CCBHCs: The Future of Healthcare Delivery
CCBHCs provide a full array of services and supports, integrated with primary care and coordinated with other social service providers. In addition to dramatically increasing access to mental health and substance use disorder treatment, CCBHCs have reduced wait times, expanded states’ capacity to address the overdose crisis and established innovative partnerships with law enforcement, schools and hospitals to improve care, reduce recidivism and prevent hospital readmissions.

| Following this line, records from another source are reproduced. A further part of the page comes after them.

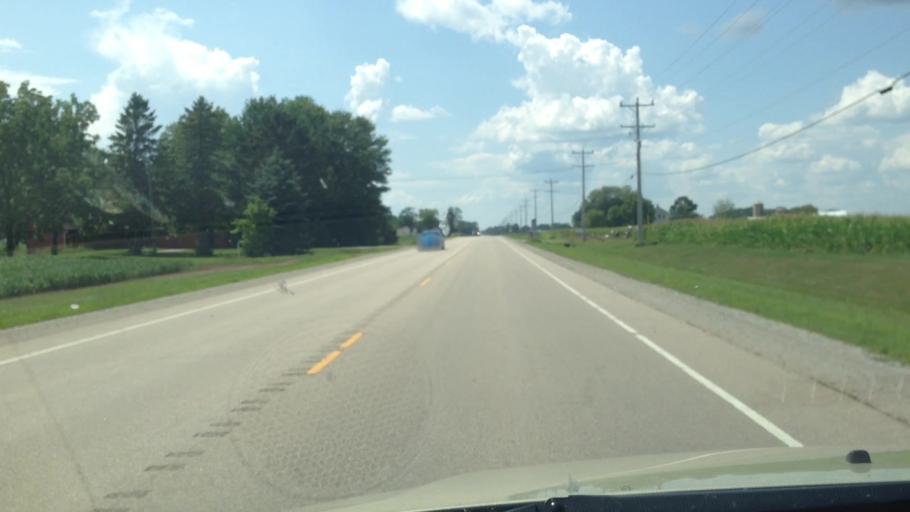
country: US
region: Wisconsin
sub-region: Brown County
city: Pulaski
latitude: 44.6730
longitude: -88.2642
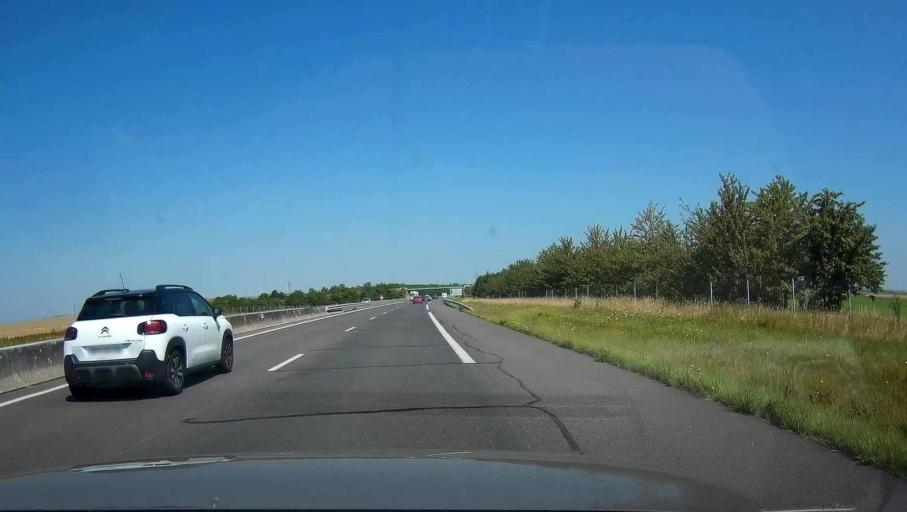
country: FR
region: Champagne-Ardenne
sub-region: Departement de l'Aube
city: Arcis-sur-Aube
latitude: 48.5034
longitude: 4.1664
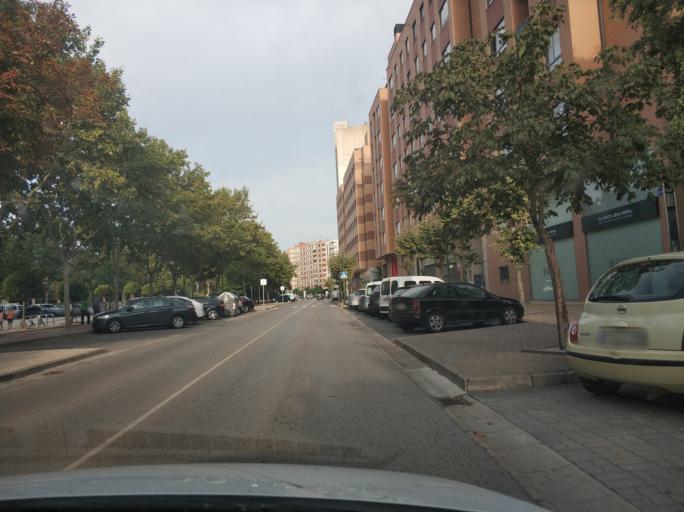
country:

The legislation would allow any state the option to apply to participate in the CCBHC demonstration program, and it would authorize the continued allocation of Substance Abuse and Mental Health Services Administration CCBHC Expansion Grants.
988 and Crisis Care Require Immediate Attention
We’ve made significant progress on this initiative to launch an easy-to-remember crisis phone line. But more work remains before the National Suicide Prevention Lifeline transitions to 988 in July 2022, with numerous legislative proposals in need of congressional approval.

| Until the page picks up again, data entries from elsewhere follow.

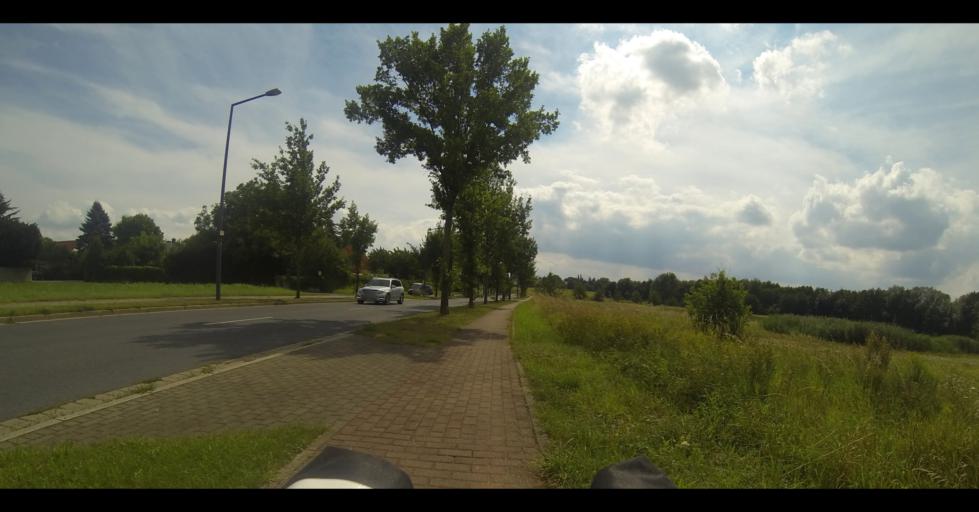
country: DE
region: Saxony
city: Albertstadt
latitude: 51.1223
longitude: 13.7316
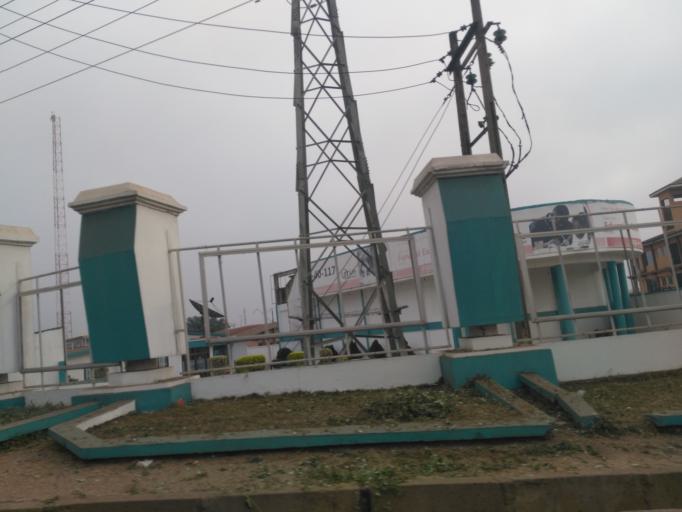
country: GH
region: Ashanti
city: Tafo
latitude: 6.7140
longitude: -1.6032
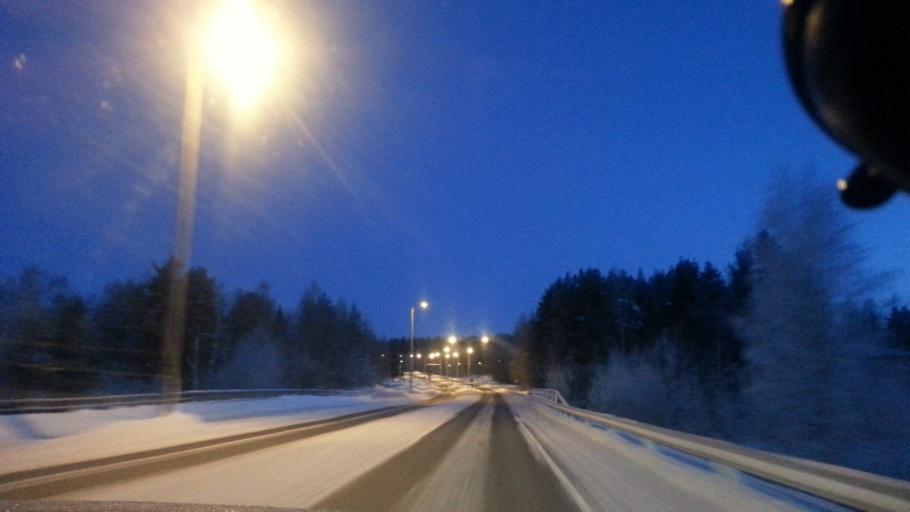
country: FI
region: Lapland
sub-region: Rovaniemi
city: Rovaniemi
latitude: 66.4883
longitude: 25.7536
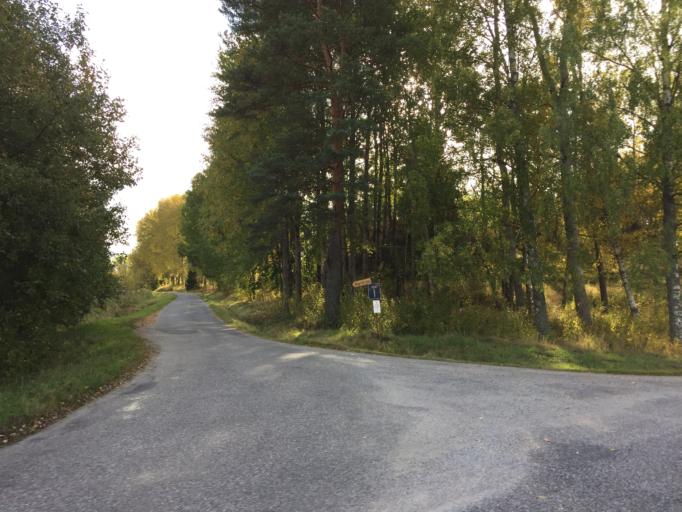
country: SE
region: Stockholm
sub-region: Sodertalje Kommun
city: Soedertaelje
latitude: 59.1494
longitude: 17.5996
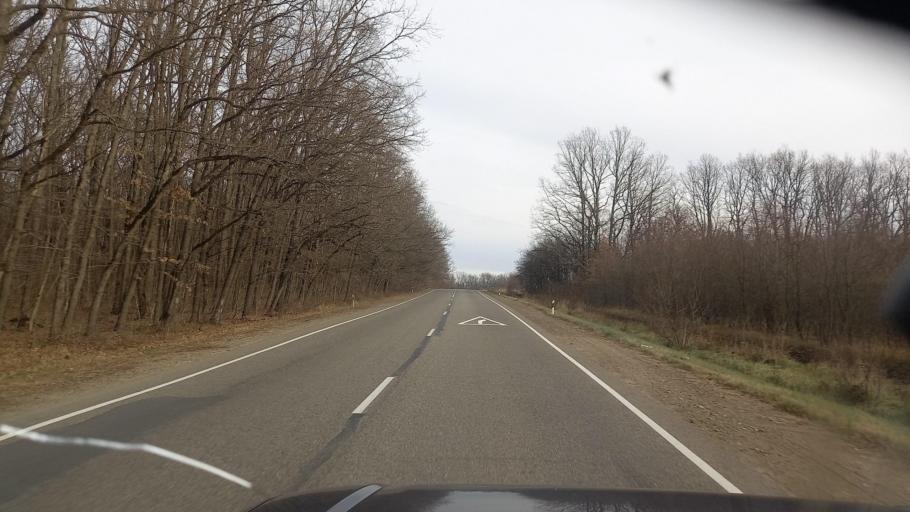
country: RU
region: Adygeya
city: Ponezhukay
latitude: 44.6739
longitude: 39.4487
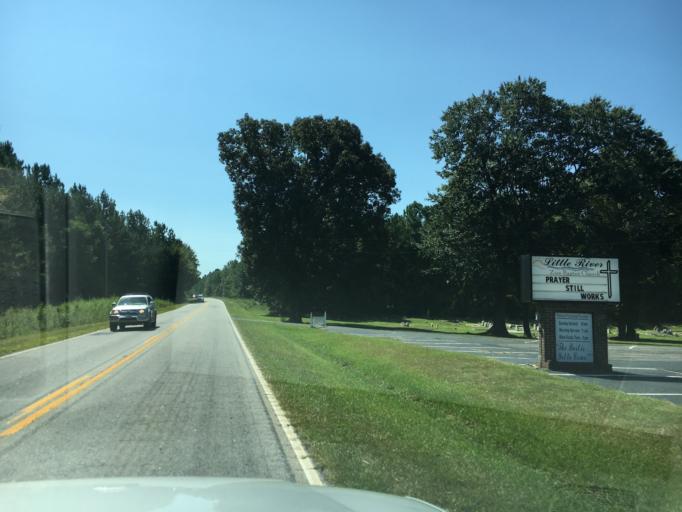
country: US
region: South Carolina
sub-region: Laurens County
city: Joanna
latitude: 34.3378
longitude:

We are urging the passage of a comprehensive congressional response to bolster the crisis care continuum. Behavioral Health Crisis Services Expansion Act (S. 1902) and calling for modifications to Social Security and Medicaid including greater funding, extending and expanding crisis care options and clarifying the IMD prohibition to exclude psychiatric acute care crisis beds. We must also incentivize investments in crisis care continuum, the workforce and capital development.
Congress also must authorize and appropriate funds for the National Suicide Prevention Lifeline and Lifeline Call Centers, Behavioral Health Crisis Coordinating Office, Crisis Services through the Mental Health Block Grant and the Mental Health Crisis Response Partnership Pilot Program.
Curbing the Substance Use Crisis
Our substance use crisis has spiraled out of control, but we have proposed alternatives to help us navigate through this crisis.
The Mainstreaming Addiction Treatment Act (S. 445/H.R. 1384) the Medication Access and Training Expansion (MATE) Act (S. 2235/H.R. 2067) and the Medicaid Reentry Act (S. 285/H.R. 955) all are intended to provide organizations and communities with greater resources to help those with a substance use challenge. Congress should pass these all these bills to ensure continuity of care and standardized education of prescribers.
Expanding access to medication-assisted treatment and bolstering healthcare services for justice-involved individuals are two important strategies that should be implemented as soon as possible.
Let’s Fix our Workforce Shortage
We can’t address historic demand for mental health and substance use treatment organizations if we don’t have the resources to help.
We know the depth of the problem. Recruiting and retaining employees is a huge barrier, with 97% of National Council members saying it has been difficult to recruit employees and 78% of them calling it “very difficult.”
The Mental Health Access Improvement Act (S. 828 /H.R. 432) and the Promoting Effective and Empowering Recovery Services in Medicare (PEERS) Act (S. 2144/H.R. 2767) outline federal solutions and are under consideration by Congress.
Hill Day is Every Day
“Hill Day is our opportunity to advocate for improvements in treatment for mental health and substance use challenges. It’s also an opportunity for everyone throughout our industry to join together.”
And while I know we can be successful in our efforts to raise awareness about the need for more resources, we must also remember how important it is that our advocacy work extends beyond Hill Day. Because we won’t make meaningful progress on these important issues if we limit our advocacy to one day a year.
People face mental health and substance use challenges every day, so our advocacy efforts must occur every day.